The decision signals the end of production of the Avro Regional Jet, Britain’s last mass-produced commercial passenger plane. This brings to a close nearly 50 years of commercial jet production in the UK, where the world’s first passenger jet—the de Havilland Comet—was launched in 1952.

The bulk of the jobs (1,000) will go at the company’s Woodford factory, with 300 cut at Chadderton—both near Manchester—and 219 BAE workers in Prestwick, Scotland will also be laid off. The rest of the sackings fall at facilities at Salmesbury (140) and Filton (18) in England.

BAE has seen orders for its four-engine RJ jet, capable of carrying between 85 and 100 passengers plummet to zero and has failed to find any new customers for its modernised RJX version. BAE group finance director George Rose said, “It was already marginal, but September 11 pushed it over the edge”, adding, “We had a list of prospective customers but after September 11 they all disappeared.”

Keith Hayward, research director of the Society of British Aerospace Companies estimates that at least 11,000 aerospace jobs have been lost in the UK recently, with a further 11,000 jobs destroyed at secondary manufacturers and suppliers. Moreover, Hayward said the jobs of some 40,000 working in the aerospace sector were vulnerable, if further cuts in capacity were made.

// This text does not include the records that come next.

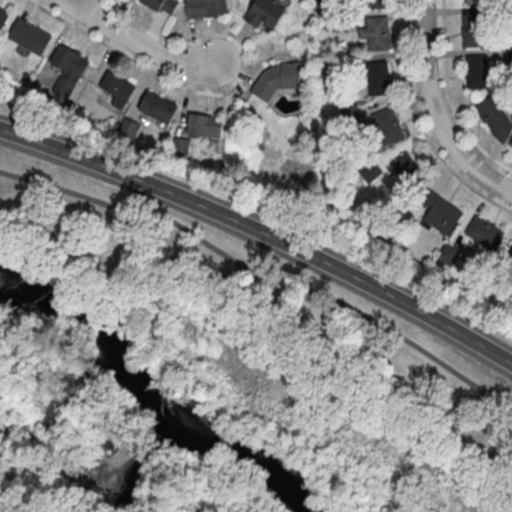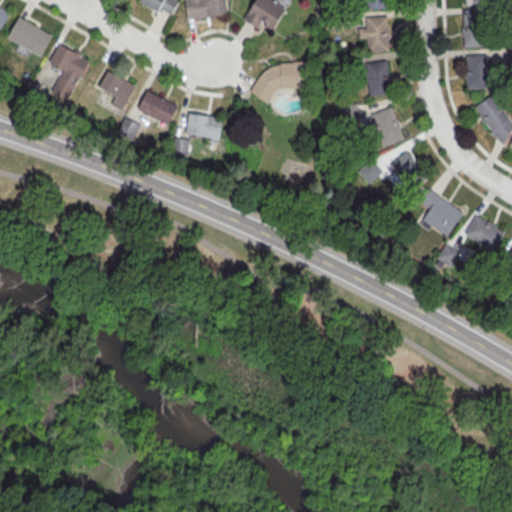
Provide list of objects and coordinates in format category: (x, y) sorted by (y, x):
road: (105, 4)
road: (115, 4)
road: (91, 7)
building: (205, 8)
building: (264, 13)
building: (3, 15)
building: (3, 16)
building: (473, 29)
building: (376, 32)
building: (29, 36)
building: (29, 36)
road: (142, 46)
road: (120, 53)
building: (67, 68)
building: (67, 69)
building: (477, 71)
building: (279, 77)
building: (377, 77)
building: (115, 86)
building: (117, 88)
building: (156, 107)
building: (157, 107)
road: (434, 113)
building: (202, 124)
building: (204, 125)
building: (386, 126)
building: (128, 128)
building: (511, 144)
building: (179, 146)
building: (402, 167)
building: (370, 171)
building: (439, 213)
road: (262, 232)
building: (483, 232)
building: (484, 232)
building: (510, 253)
building: (448, 254)
road: (261, 279)
park: (225, 345)
river: (148, 398)
road: (45, 503)
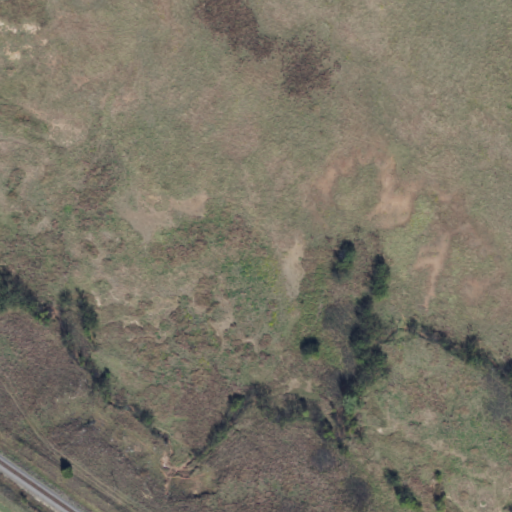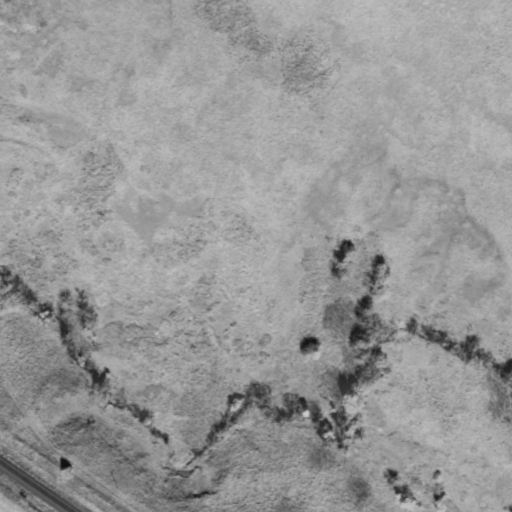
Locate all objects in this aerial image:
railway: (34, 488)
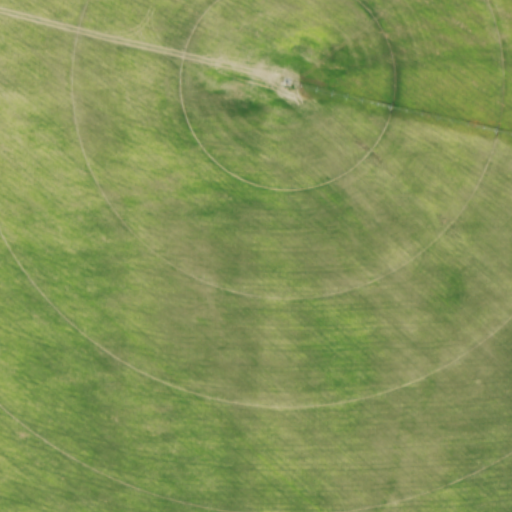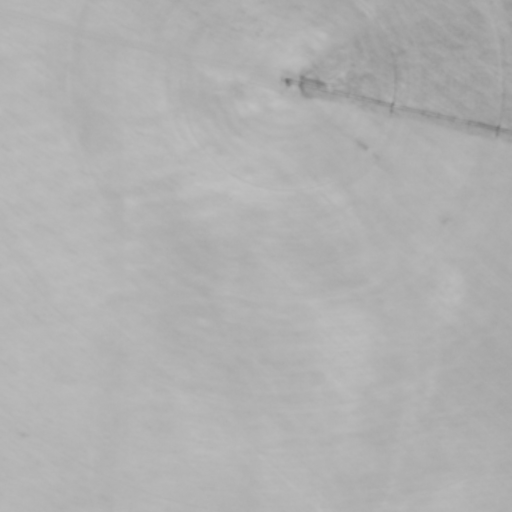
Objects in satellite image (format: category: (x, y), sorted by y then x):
crop: (255, 255)
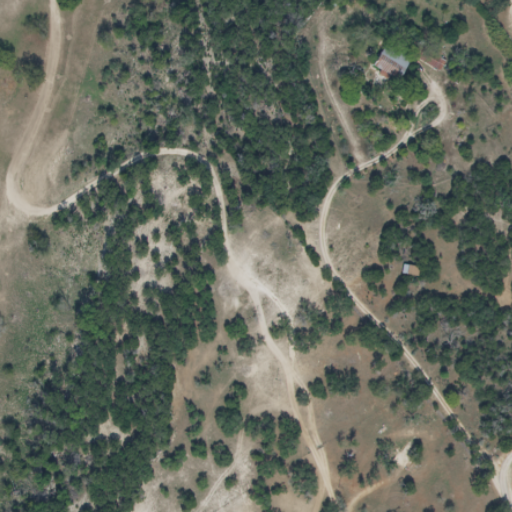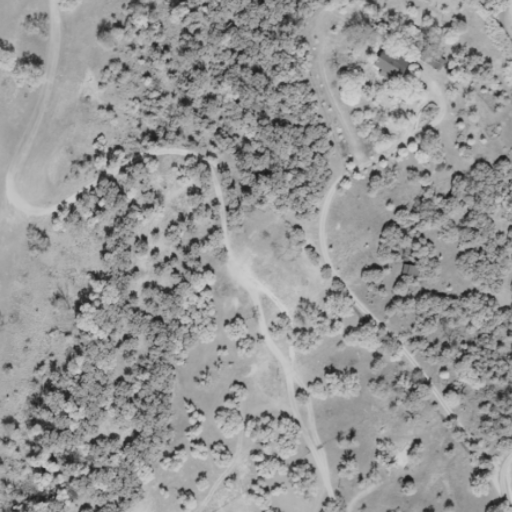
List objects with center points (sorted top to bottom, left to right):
building: (393, 64)
road: (512, 260)
building: (412, 270)
road: (284, 367)
building: (404, 458)
building: (407, 459)
road: (366, 492)
road: (319, 495)
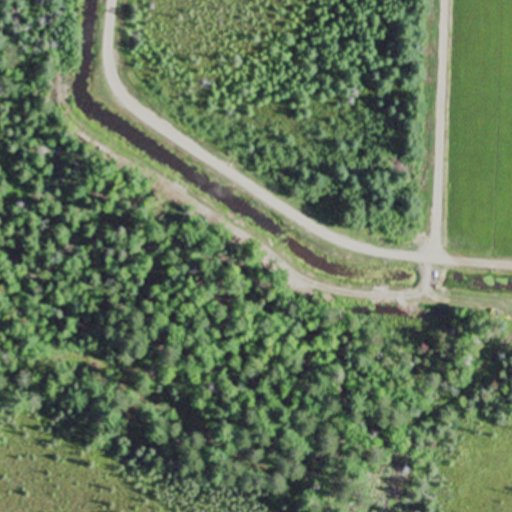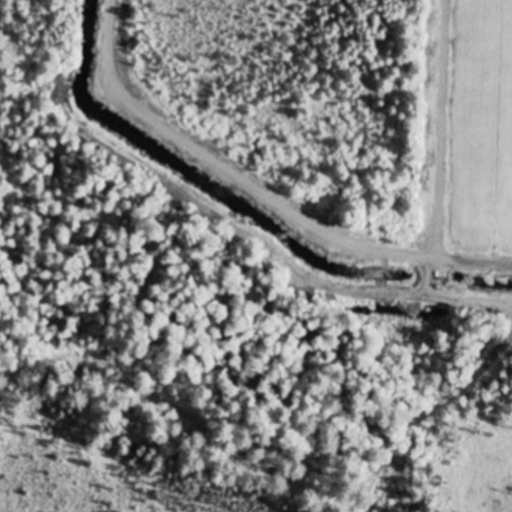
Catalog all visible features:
crop: (477, 131)
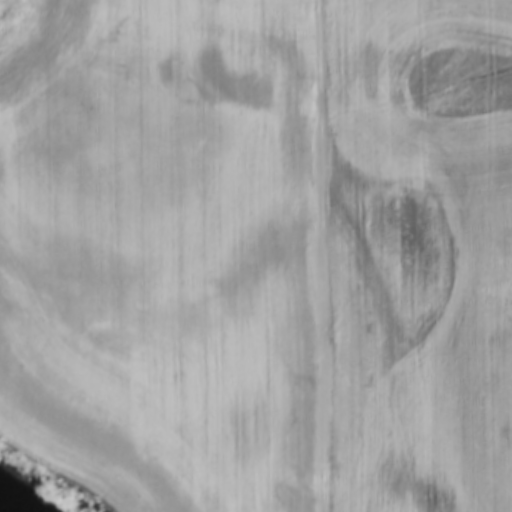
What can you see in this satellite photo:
road: (320, 255)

The job losses have affected all sections of the UK aerospace industry:

* engine manufacturers such as BAE and Rolls Royce

* components and systems suppliers such as TRW Aeronautical Systems, and GKN

* services companies such as FLS Aerospace, Europe’s leading aircraft maintenance provider

* GE Aircraft Engine Services, which overhauls and repairs heavy jet engines

BAE chief executive John Weston said, “Since September, the trading outlook in these [commercial aerospace] markets has changed substantially... the outlook for the regional aircraft has deteriorated sharply. Regrettably it has been concluded that our regional jet business is no longer viable in this environment.”

Producing just 25 of the RJ and RJX regional jets a year, BAE’s output was well below that of its major competitors: Canada’s Bombadier (delivering 370 business and regional jets this year) and Brazil’s Epresa Brasileira de Aeronautica (producing 160 aircraft). Financial analyst Howard Wheeldon said, “The [BAE] aircraft had been in production since about 1968 and they never made any significant money on it.”

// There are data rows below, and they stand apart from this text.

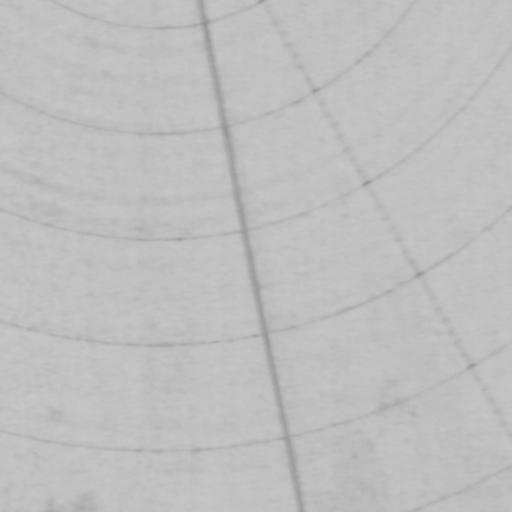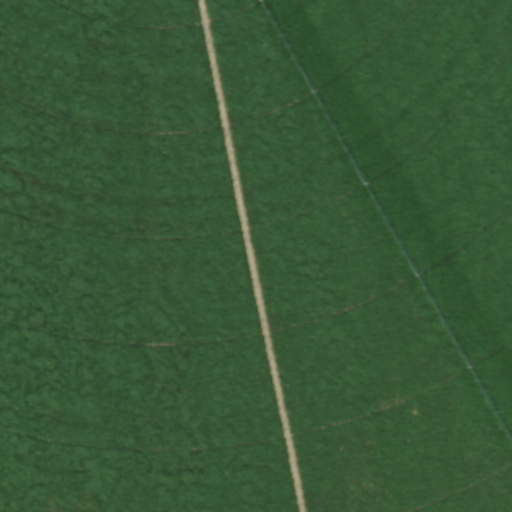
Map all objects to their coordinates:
crop: (256, 256)
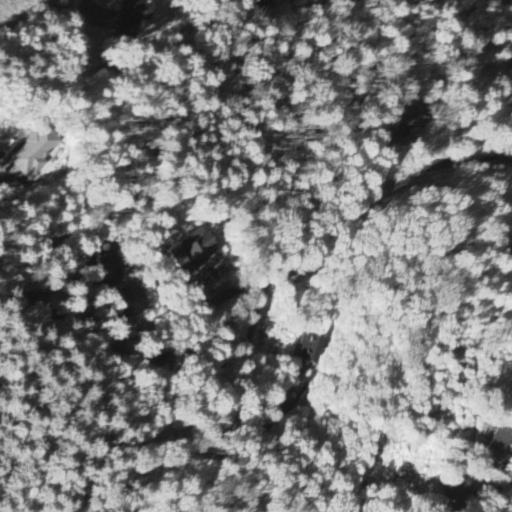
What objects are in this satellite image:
building: (259, 3)
building: (134, 14)
building: (396, 122)
building: (34, 152)
building: (191, 250)
road: (254, 283)
building: (307, 348)
road: (231, 396)
building: (495, 450)
road: (506, 487)
building: (458, 492)
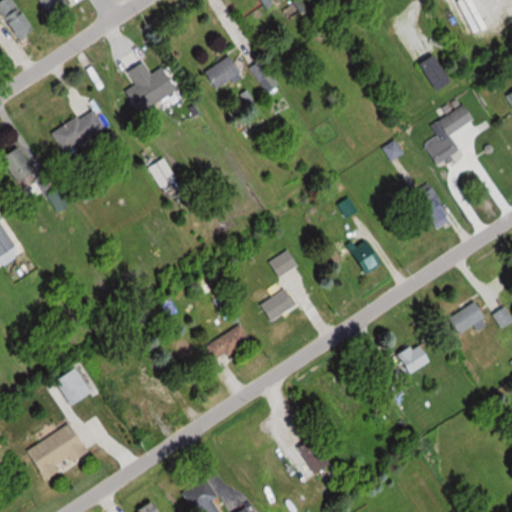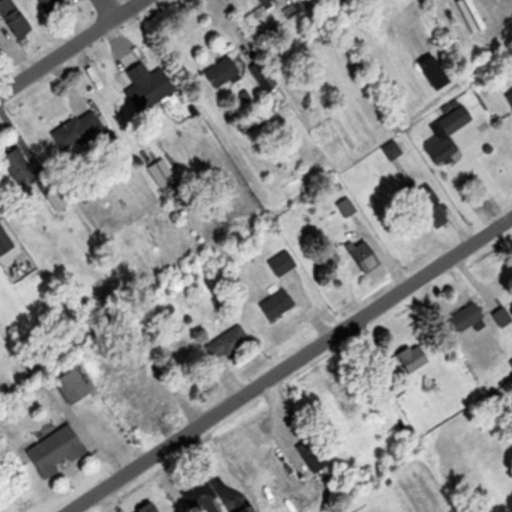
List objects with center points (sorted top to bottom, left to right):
building: (9, 8)
road: (108, 8)
road: (69, 45)
building: (225, 71)
building: (151, 86)
building: (508, 97)
building: (80, 130)
building: (442, 134)
building: (427, 207)
building: (7, 240)
building: (286, 262)
building: (279, 305)
building: (498, 316)
building: (463, 318)
building: (230, 343)
building: (406, 357)
road: (287, 363)
building: (77, 385)
building: (164, 394)
building: (61, 450)
building: (307, 454)
building: (198, 497)
building: (143, 507)
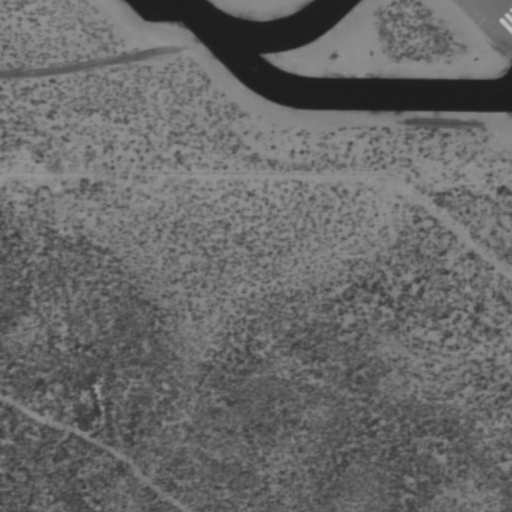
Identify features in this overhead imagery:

Unions representing workers at the stricken factories expressed their “shock” at the closure decision, and organised a lobby of parliament on December 5. Far from mobilising BAE workers to defend their jobs, the lobby was only attended by union bureaucrats and some 100 shop stewards, many of whom had been given time off by their employers, who also paid their travel expenses.

The British union bosses are opposed to initiating a joint struggle by aerospace workers internationally, and particularly in the US where more than 100,000 workers in the airline industry alone have been laid off since September 11.

Instead, they are lining up with the employers in pleading that the government provides a financial rescue package for the airlines and to bring forward defence spending. “If we can increase military spending, companies can put work packages across their civil teams to ease the pressure in the short-term”, said Alan Robson, general secretary of the Confederation of Shipbuilding and Engineering Unions, who had organised the lobby.

MSF General Secretary Roger Lyons called the announcement “a wake-up call for the government. Our civil aerospace industry is under threat. It’s in danger of going the same way of our once proud motorcycle industry.”

The nationalist line of the unions was further underscored by their argument that without government support, Britain was in danger of falling behind its European aerospace competitors.

British Aerospace, rebranded as BAE Systems this year, was originally founded in 1977 through merging the nationalised Hawker Siddeley Aviation with the British Aircraft Corporation (BAC).

With the ending of civilian aircraft production, BAE Systems is still left heavily involved in the defence industries. Half-year results to June 2001 saw over 70 percent of the company’s sales and profits coming from its defence activities.

The company is the main UK contractor for the four-nation Eurofighter and retains a large stake in the European missile and space industries. Last year the company bought two large US electronic businesses from Lockheed Martin, making BAE the sixth largest defence contractor to the Pentagon.

BAE holds a 15 percent stake in the F-35 Joint Strike Fighter programme, and is now in a position to challenge its American rivals on other big US defence programmes.

As the Financial Times noted, “Its US growth is the envy of other foreign defence companies, given the expected rise in procurement spending under President George W. Bush, especially following the war in Afghanistan, which is fostering new technologies such as unmanned aircraft.”